In this article, we are going to talk in-depth about the robots.txt file.
We will not only see what it is and how to use its directives.
We will also see cases where we can use it to improve the positioning of our website.
Understanding the particularities and operation of this file is of vital importance because an error in it can cause our site to stop being crawled or indexed by search engines.
With the consequent loss of organic traffic that this would entail.
The maximum implication of this file occurs on very large websites.
With thousands and thousands of URLs where it is possible that the robots have difficulties crawling the entire content of a website.
For small sites, we may not need to make large modifications because crawling is not as frequent.
What is the Robots.txt File?
The robots.txt is a file that indicates which parts of our website can be accessed by search engine robots or crawlers.
Thanks to it we can allow or block the tracking of certain content on our website.
By default, unless otherwise indicated in the robots.txt, all the content on our website will be crawlable by search engines.
Our goal as SEOs is to optimize the crawl budget.
That is, prioritize tracking towards new content that is updated periodically or that is relevant.
Clarification: although in its guidelines for Webmasters, Google indicates that it follows to the letter what we indicate in the robots.txt, other robots may not do so.
Likewise, in certain cases, such as when using the Google translator, it ignores this file.
Since explaining how this file works on theory may seem more difficult than it actually is, I’ll include examples throughout the content.
The Appearance of a Robots.txt File can be as follows:
User-agent: *
Disallow: /temporary-offers/
Disallow: /browser/
Allow: /browser/find-course
sitemap: https://domain.com/sitemap.xml
We can access the robots.txt of any website by entering /robots.txt after the domain.
Difference Between Crawling and Indexing
Before we go any further into the specifics of this file.
I’d like to talk about the difference between crawling and indexing, as there seems to be a lot of confusion around this.
- We are talking about tracking when the robot accesses the web content.
- We talk about indexing when that content is added to the search engine’s index.
Generally, there are exceptions that we will see later in this article.
First, the complete crawl of content occurs, and then it’s indexing.
The standard process that Google follows to index content is:
- Detect new content through links.
- Track and analyze such content.
- Add it to the index.
It is possible that content blocked by robots.txt will be indexed if it receives links and Google considers it relevant.
If we want to prevent content from being indexed, we must use the “noindex” meta tag inside the <head> as follows:
<meta name=”robots” content=”noindex”>
In this way, said content will not be shown in the search results, although it can be crawled by robots.
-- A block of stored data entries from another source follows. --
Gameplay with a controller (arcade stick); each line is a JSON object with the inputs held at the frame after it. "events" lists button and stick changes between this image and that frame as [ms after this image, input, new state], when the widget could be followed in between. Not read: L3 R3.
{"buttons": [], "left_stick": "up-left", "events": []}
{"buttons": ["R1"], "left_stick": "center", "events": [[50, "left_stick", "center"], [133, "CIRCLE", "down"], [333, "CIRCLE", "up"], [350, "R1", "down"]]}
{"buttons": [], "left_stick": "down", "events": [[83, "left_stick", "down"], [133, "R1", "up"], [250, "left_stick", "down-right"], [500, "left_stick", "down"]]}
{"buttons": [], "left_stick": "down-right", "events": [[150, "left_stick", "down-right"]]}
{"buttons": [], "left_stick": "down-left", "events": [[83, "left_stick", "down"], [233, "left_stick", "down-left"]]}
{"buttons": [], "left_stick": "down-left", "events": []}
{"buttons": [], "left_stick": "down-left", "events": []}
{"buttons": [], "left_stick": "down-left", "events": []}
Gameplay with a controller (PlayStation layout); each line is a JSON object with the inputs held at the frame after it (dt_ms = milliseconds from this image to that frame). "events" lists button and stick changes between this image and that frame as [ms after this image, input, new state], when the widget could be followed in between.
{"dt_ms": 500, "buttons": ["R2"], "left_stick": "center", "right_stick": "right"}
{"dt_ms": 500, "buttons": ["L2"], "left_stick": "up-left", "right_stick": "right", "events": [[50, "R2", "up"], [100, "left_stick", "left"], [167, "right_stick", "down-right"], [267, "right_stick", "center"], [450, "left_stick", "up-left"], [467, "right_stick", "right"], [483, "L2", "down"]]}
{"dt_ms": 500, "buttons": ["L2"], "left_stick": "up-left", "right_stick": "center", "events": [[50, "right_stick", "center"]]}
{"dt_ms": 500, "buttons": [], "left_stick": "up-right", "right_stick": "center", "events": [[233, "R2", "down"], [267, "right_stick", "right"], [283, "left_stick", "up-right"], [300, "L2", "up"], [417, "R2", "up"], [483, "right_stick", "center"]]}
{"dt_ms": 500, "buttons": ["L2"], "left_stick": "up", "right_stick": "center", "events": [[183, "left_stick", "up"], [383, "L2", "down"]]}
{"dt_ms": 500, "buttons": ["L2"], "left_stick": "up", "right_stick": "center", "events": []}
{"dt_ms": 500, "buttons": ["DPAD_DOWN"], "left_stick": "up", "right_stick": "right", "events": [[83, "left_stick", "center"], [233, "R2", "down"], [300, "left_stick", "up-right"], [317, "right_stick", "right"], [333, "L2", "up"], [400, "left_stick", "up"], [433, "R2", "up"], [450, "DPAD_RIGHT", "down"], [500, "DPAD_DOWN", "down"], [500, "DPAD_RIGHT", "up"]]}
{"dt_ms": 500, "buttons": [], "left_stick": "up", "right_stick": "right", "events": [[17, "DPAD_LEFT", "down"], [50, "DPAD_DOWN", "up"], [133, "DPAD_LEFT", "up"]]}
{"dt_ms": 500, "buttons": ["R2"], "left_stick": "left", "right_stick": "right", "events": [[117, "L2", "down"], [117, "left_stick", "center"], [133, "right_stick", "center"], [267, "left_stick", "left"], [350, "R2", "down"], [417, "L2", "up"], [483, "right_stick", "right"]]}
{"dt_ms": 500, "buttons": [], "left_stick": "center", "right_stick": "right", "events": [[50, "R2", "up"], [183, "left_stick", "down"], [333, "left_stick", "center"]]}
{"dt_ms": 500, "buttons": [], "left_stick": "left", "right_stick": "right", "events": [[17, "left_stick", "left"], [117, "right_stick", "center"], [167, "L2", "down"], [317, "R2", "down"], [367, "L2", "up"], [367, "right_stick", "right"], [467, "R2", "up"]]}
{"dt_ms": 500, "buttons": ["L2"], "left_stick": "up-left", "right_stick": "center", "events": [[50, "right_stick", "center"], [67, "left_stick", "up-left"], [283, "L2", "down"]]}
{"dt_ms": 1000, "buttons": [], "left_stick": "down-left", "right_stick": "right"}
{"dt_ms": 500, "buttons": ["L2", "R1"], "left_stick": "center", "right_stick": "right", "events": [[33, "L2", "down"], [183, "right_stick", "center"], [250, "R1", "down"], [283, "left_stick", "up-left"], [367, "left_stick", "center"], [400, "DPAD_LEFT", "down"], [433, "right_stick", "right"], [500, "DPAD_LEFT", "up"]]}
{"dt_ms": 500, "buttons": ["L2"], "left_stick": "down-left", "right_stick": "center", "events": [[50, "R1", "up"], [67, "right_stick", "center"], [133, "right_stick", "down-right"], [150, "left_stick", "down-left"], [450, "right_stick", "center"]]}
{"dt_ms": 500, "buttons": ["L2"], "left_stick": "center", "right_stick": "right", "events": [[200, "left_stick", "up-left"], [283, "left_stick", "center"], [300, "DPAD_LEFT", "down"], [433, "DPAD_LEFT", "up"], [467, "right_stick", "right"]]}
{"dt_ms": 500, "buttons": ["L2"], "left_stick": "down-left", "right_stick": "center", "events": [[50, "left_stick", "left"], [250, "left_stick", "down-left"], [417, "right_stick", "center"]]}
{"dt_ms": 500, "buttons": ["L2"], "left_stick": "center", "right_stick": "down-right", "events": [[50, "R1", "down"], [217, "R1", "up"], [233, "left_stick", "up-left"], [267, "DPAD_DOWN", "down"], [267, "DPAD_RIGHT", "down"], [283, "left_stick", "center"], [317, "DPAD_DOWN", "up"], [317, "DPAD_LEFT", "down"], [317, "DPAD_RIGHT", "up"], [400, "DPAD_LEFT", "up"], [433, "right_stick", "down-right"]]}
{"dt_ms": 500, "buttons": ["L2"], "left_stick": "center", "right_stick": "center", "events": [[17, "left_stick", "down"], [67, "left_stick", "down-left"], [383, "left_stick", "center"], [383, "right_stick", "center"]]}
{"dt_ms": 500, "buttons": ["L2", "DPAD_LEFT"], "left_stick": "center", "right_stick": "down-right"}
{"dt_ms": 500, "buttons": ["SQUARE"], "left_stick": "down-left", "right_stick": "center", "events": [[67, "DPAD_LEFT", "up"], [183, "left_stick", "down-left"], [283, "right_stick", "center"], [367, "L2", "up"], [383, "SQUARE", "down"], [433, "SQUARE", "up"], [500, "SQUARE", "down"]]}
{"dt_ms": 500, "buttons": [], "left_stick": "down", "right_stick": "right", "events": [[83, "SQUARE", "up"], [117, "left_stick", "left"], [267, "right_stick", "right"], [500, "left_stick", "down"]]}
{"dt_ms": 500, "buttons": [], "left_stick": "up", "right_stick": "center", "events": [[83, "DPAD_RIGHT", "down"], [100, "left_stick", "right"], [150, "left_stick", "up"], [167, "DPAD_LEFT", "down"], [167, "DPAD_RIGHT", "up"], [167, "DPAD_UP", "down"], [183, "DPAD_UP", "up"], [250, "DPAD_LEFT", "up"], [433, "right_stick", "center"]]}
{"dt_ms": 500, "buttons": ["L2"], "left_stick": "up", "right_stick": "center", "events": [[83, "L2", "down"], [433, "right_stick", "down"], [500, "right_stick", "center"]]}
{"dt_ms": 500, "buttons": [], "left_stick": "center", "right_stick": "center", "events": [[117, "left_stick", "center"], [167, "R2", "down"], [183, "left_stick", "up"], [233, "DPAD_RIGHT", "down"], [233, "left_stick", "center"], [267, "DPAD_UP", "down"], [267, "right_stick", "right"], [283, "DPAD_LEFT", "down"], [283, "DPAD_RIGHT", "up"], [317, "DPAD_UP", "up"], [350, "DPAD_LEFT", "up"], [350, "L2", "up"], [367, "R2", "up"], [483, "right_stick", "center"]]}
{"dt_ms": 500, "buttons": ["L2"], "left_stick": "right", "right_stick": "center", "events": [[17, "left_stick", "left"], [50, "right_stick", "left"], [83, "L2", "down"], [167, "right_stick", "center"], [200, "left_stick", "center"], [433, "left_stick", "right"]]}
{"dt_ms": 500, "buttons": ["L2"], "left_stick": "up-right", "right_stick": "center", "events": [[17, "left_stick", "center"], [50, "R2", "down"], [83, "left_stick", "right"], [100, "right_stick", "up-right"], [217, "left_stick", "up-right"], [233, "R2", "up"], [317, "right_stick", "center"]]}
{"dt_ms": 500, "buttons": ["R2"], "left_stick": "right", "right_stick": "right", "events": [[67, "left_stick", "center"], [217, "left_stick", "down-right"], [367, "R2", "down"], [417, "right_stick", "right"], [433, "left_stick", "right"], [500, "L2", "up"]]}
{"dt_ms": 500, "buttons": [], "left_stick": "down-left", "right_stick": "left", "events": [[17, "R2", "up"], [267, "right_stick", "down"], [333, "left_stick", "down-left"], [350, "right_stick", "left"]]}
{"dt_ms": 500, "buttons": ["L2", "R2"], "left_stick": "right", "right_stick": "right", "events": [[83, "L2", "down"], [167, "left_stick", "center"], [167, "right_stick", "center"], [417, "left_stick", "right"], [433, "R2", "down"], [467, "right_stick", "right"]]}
If we want robots not to access content, we must use robots.txt
Using noindex and blocking content together with robots.txt can be counterproductive and is discouraged.
This has an explanation.
To read the noindex tag, Google must access (crawl) that content.
If we block its access in robots.txt, it will not be able to read said tag.
Therefore, there is a possibility that the content will end up being indexed if it receives links.
When content blocked in robots.txt is indexed, the most common thing is that the meta description appears: “information not available”.
This is because it hasn’t been able to crawl that content to see its tags.
Characteristics of the Robots.txt
Now that we are clear that robots.txt is used to manage the crawling of our website.
But not the indexing, we are going to talk about its characteristics.
It must be located in the root of the web and is a text file that uses the UTF-8 encoding format.
The file must always have the name “robots.txt” and be a unique file for each web.
If we have several subdomains, each one can have its own robots.txt, whose rules will apply to it.
A robots.txt hosted in the subdomain cars.domain.com will not apply to a URL belonging to the subdomain motorcycles.domain.com
The robots.txt is made up of groups (User-agent) and each group has a series of directives, where it is indicated whether or not a robot can access it.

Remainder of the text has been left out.